Copy these items verbatim, starting at the line containing "pose: elev=234.9 azim=184.5" and continuing through the final line of the items.

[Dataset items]
┄┄┄┄┄┄┄┄┄┄

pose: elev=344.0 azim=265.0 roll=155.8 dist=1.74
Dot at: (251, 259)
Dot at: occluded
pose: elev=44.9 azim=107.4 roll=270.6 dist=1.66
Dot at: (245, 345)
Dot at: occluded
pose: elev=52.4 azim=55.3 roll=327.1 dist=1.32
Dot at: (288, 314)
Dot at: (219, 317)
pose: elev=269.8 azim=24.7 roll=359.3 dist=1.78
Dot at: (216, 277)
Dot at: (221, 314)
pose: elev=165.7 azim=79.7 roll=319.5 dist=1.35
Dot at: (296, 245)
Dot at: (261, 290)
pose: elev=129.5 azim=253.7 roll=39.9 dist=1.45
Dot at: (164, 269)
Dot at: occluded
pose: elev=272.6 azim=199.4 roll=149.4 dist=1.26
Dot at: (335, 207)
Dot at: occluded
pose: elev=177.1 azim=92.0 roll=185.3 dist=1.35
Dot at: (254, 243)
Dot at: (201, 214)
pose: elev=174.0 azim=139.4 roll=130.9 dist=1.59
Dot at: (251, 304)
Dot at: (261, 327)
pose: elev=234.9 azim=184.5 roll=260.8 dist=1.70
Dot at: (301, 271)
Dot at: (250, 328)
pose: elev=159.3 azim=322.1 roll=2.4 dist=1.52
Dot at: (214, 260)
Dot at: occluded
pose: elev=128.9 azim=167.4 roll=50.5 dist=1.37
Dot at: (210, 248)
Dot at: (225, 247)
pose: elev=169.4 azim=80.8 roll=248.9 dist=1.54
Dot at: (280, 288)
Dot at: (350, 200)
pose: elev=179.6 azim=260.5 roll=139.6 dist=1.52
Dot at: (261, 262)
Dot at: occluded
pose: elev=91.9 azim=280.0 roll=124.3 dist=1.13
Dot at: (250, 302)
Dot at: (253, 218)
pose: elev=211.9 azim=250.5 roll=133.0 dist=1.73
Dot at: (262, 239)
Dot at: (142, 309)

┄┄┄┄┄┄┄┄┄┄

Full solution -
pose: elev=234.9 azim=184.5 roll=260.8 dist=1.70
Dot at: (301, 271)
Dot at: (250, 328)
pose: elev=159.3 azim=322.1 roll=2.4 dist=1.52
Dot at: (214, 260)
Dot at: occluded
pose: elev=128.9 azim=167.4 roll=50.5 dist=1.37
Dot at: (210, 248)
Dot at: (225, 247)
pose: elev=169.4 azim=80.8 roll=248.9 dist=1.54
Dot at: (280, 288)
Dot at: (350, 200)
pose: elev=179.6 azim=260.5 roll=139.6 dist=1.52
Dot at: (261, 262)
Dot at: occluded
pose: elev=91.9 azim=280.0 roll=124.3 dist=1.13
Dot at: (250, 302)
Dot at: (253, 218)
pose: elev=211.9 azim=250.5 roll=133.0 dist=1.73
Dot at: (262, 239)
Dot at: (142, 309)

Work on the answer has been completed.